10 thoughts on “CUDA Compatibility of NVIDIA Display / GPU Drivers

    1. Mikael Fernandus Simalango Post author

      Thank you for your comment. The original explanation was indeed incorrect and has been corrected. An experiment was also performed to validate the the correct notion of the driver’s backward compatibility.

  1. djamila_st

    Thank you very much for these great, practical ideas. Like others who have commented, I need to create/revamp some portfolio examples. This article is very timely.

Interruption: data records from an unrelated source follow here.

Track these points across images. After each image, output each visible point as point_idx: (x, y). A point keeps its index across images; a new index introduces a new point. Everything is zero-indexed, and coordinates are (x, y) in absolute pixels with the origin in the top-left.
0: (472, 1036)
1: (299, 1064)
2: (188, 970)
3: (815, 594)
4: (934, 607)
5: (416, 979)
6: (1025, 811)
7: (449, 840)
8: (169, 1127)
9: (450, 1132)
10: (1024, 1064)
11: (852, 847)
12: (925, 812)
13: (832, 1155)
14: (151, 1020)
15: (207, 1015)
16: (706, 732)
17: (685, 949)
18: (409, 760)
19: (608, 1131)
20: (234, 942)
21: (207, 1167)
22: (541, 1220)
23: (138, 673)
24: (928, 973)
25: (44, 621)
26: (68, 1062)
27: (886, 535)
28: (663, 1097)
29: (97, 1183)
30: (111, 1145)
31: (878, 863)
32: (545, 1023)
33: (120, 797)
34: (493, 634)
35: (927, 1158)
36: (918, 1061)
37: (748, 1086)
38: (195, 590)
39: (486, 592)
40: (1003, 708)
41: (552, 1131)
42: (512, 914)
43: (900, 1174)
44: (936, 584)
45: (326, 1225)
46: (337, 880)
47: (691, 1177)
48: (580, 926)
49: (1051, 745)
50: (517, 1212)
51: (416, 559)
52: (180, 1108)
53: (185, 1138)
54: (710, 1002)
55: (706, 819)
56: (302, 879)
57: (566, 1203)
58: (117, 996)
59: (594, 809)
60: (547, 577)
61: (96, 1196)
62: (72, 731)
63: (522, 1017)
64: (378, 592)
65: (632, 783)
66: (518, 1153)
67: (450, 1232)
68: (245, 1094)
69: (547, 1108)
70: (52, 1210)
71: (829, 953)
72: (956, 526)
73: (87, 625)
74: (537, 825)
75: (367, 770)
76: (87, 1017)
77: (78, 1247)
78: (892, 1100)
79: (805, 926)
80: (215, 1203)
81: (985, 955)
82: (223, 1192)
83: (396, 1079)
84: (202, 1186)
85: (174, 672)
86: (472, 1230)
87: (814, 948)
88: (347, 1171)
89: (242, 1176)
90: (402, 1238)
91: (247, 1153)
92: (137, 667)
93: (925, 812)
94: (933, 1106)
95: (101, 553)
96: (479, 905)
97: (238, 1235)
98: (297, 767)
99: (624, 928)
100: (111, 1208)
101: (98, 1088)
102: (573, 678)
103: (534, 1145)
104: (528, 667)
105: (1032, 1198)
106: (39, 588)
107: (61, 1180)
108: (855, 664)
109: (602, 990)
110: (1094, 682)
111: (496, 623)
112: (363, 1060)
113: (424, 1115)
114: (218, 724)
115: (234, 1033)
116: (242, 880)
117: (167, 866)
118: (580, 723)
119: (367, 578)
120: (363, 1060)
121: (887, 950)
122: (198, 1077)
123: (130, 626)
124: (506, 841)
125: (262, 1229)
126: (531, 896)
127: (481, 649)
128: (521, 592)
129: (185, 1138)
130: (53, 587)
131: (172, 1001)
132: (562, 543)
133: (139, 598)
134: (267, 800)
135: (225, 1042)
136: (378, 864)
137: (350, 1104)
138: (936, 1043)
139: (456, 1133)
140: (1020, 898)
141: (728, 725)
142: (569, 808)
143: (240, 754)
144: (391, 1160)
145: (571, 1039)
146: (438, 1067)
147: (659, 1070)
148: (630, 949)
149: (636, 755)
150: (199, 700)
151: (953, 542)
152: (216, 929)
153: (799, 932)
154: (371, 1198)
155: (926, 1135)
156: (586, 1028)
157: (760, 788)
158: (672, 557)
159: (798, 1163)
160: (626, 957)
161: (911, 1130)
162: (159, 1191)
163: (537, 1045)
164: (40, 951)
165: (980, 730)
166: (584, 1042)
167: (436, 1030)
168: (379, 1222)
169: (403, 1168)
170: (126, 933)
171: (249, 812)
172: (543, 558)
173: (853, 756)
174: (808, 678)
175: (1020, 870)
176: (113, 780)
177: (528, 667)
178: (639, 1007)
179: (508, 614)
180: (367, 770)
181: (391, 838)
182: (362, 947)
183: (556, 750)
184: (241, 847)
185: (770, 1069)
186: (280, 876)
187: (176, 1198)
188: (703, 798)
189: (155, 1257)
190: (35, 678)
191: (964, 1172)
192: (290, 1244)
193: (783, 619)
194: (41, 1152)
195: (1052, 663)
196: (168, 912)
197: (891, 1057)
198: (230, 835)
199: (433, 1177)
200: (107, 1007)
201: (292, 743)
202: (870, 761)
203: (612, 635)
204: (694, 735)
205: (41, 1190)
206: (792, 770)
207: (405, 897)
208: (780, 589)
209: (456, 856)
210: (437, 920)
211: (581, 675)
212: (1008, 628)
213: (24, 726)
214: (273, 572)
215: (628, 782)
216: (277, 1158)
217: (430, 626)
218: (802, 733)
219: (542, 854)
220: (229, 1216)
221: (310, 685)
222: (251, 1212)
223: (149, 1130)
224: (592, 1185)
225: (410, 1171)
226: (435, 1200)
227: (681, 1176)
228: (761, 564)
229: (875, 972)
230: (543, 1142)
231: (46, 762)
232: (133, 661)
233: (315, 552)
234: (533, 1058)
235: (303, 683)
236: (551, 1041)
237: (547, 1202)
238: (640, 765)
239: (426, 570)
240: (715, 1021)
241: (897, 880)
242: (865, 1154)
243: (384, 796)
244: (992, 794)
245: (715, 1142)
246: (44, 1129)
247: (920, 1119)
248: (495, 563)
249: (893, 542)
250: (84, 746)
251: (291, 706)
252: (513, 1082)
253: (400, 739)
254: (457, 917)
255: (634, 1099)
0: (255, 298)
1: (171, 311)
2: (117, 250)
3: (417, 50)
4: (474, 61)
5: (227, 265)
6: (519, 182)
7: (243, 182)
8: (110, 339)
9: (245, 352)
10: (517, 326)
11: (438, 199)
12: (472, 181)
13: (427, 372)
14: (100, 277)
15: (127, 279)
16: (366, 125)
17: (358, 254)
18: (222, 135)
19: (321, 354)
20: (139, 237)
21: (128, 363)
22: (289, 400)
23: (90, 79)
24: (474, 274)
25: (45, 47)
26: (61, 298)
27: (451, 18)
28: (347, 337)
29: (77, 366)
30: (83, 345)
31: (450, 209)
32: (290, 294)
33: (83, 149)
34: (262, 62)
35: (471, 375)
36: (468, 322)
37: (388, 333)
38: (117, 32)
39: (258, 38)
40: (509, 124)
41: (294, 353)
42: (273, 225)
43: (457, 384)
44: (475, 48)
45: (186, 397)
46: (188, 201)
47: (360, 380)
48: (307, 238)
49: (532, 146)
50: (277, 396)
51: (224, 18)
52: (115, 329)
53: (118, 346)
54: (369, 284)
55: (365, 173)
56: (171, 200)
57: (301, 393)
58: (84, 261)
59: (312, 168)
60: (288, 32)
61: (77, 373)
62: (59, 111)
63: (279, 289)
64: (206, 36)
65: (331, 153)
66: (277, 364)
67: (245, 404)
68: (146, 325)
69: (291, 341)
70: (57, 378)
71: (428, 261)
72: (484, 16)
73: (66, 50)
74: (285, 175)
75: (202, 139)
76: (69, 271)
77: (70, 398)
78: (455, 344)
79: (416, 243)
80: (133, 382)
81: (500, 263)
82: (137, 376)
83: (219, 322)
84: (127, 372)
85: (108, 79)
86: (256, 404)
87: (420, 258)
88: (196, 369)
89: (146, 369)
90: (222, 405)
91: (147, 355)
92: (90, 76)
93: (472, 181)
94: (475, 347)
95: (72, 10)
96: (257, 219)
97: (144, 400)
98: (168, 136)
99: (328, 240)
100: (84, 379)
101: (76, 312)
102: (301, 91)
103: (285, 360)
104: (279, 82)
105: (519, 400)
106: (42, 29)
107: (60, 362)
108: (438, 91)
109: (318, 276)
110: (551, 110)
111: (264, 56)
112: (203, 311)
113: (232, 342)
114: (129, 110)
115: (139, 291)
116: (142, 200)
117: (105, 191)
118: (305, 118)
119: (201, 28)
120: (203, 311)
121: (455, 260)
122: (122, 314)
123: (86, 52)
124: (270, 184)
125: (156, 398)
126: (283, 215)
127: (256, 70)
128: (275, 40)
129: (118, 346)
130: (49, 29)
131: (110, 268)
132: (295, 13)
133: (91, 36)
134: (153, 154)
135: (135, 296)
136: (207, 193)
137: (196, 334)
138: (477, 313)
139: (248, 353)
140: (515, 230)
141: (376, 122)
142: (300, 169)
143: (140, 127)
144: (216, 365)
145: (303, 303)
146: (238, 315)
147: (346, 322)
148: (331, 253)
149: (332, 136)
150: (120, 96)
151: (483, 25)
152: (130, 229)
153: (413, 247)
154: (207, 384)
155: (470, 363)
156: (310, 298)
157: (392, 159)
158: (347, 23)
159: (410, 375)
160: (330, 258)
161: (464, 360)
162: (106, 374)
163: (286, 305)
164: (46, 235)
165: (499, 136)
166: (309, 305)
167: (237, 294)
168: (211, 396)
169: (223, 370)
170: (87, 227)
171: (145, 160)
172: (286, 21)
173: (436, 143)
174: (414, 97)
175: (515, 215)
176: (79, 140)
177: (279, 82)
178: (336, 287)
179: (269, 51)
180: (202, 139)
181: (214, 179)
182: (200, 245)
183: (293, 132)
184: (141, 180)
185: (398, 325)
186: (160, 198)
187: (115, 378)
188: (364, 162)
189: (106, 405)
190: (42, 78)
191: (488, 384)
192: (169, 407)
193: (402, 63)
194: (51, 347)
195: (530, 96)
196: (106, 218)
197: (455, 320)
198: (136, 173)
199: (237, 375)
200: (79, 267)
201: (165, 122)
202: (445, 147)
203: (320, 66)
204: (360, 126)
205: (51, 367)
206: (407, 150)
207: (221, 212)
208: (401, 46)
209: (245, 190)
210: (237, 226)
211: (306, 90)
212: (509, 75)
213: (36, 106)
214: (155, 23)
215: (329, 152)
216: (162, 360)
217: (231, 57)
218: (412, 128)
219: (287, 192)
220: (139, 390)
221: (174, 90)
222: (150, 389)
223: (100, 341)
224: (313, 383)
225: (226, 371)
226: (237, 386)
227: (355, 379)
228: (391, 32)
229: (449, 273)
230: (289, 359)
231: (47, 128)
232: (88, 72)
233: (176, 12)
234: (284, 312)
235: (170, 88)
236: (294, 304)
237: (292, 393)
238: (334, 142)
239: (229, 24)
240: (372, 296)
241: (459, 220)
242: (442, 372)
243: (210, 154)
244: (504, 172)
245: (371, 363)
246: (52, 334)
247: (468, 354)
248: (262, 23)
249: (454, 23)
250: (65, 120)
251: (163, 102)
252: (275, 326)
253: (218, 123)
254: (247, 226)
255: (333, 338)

  2. Pingback: List of NVIDIA Desktop Graphics Card Models for Building Deep Learning AI System | Amikelive | Technology Blog

  3. Steve

    I have Nvidia GTX 750 Titan, supposedly have CUDA 5.0/5.1 hardware wise, but funny thing is that CUDA is hardware wise disabled. Installed latest nVidi drivers (so where is CUDA driver andy why is disabled) We user buy overpriced nVdia hardware not to able to have CUDA hardware enabled and supported system wide wise by default ? I need it for data mining. So no performance for end user at all. So we buy performance hardware that can’t be utilized at all ! If i go and buy A4000 arround 1.600€ + this card even so expensive doesn’t support nvLink hardware wise so u cant chain /team up it, that’s the one fact. The other is i will have the same god damn problem enabling CUDA system wide just like i have now with 750 Titan. Nvidia CUDA parallel processing only on paper. I have read online that on MAC’s u have CUDA enabled and installed hardware wise by default within drivers only, no additional user intervention required, install CUDA supported software and up you go. And i can hardly wait for AMD ROCm that is open source and available by default in the system (no user intervention) only driver install to become CUDA competitive. I rather use less “hard to use and setup” variant as obtrusive CUDA non usable crap. Hell why they even put it on GPU if we cant use it (only to look god on specs) ? This is how nvidia treat their end user customers. How many of users can use CUDA on their systems but have capabel CUDA hardware ? Parallel processing on nvidia platform for end user not available. So instead of build “nvidia workstaion” i shold go and buy MAC, more user friendly options for now. Nvidia should deliver CUDA drivers, by defaulf in all official drivers release. many of us just need to use software that supports it and not “tamper” with non workable pron to error software requirements setups that exceed 40 GB + useless crap to be installed. And still doesn’t work.